Where can we get Slow release T3? Thanks

 

[thomas00]

"I have only rarely talked to anyone who had good results with the so-called time-release T3, and I have seen analyses of some samples in which there was little or no T3 present. It is hard to compound T3 properly, and the conditions of each person's digestive system can determine whether the T3 is released all at once, or not at all. I don't think there is a valid scientific basis for calling anything "time-release T3."

An Interview With Dr. Raymond Peat: A Renowned Nutritional Counselor Offers His Thoughts About Thyroid Disease / Thyroid Disease Information Source - Articles/FAQs

 

[thomas00]

Cool, so how are you managing to dose such a small amount of T3? Seems difficult when the lowest standard pill is 25mcg. NDT looks easier since there are capsules that go down to 3mcg. Are you using timed-release capsule or regular T3?

if you grind cynomel tablets into powder, one of those red plastic microscoops is ~3mcg

 

[Elize]

I have Mayne Pharma 5 mcg T3 and just cut it into 1/4 pieces

 

[Collden]

I have read the book and found it very insightful.
And up to now, it still remains my reference book on thyroid dosage supplementation.
I sometimes jointly use a software (called SPINA Thyr.) when I take only the T4 hormone, just to figure out how effective is my T4 to T3 conversion and TSH response. And I use body temperature and pulse as well.
The amount of T4 and T3 recommended in this book works like a charm for me.

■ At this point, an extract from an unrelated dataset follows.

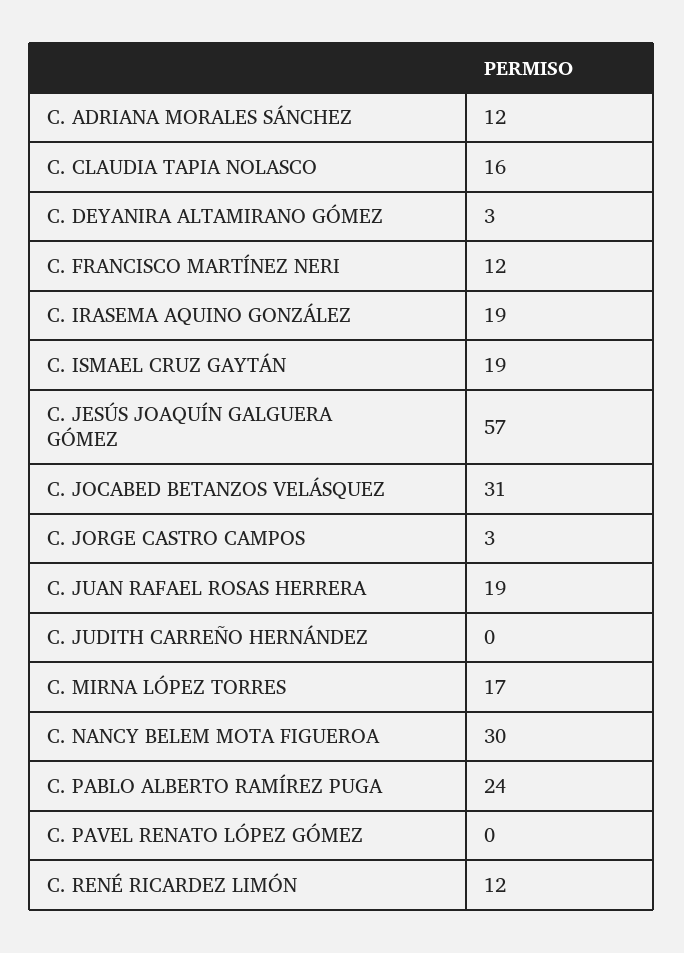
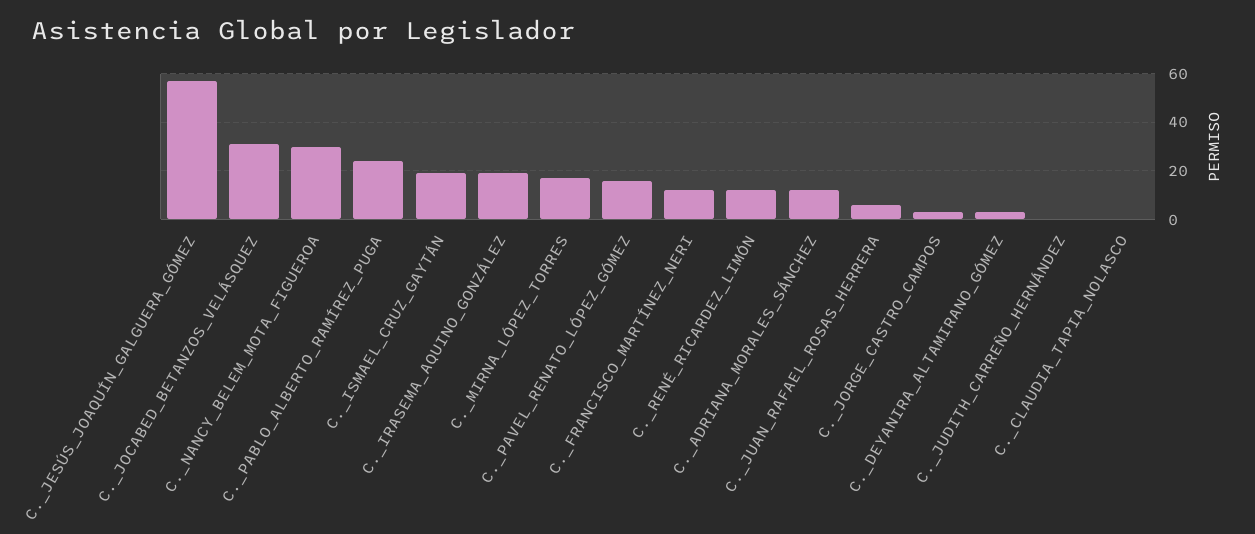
C. CLAUDIA TAPIA NOLASCO: 16 -> 0
C. JUAN RAFAEL ROSAS HERRERA: 19 -> 5
C. PAVEL RENATO LÓPEZ GÓMEZ: 0 -> 15

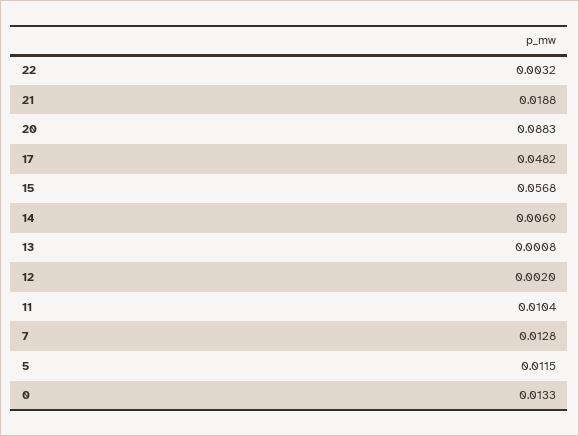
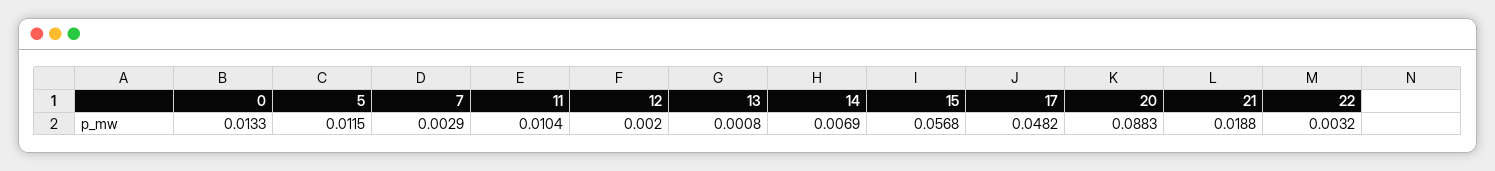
7: 0.0128 -> 0.0029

Was wondering when/how do you take your T4? There are studies that show taking it in the evening gives better absorption than taking it 1h before breakfast, although in all these studies they still have a several hours gap between dinner and T4 intake. Blanchard on the other hand suggests taking it with food is beneficial for weight regulation, and recommends taking it with the evening meal for added sleep benefits, although he also sometimes recommends to take it before breakfast if the patient has no problem with sleep, so I'm confused as to what he actually considered ideal.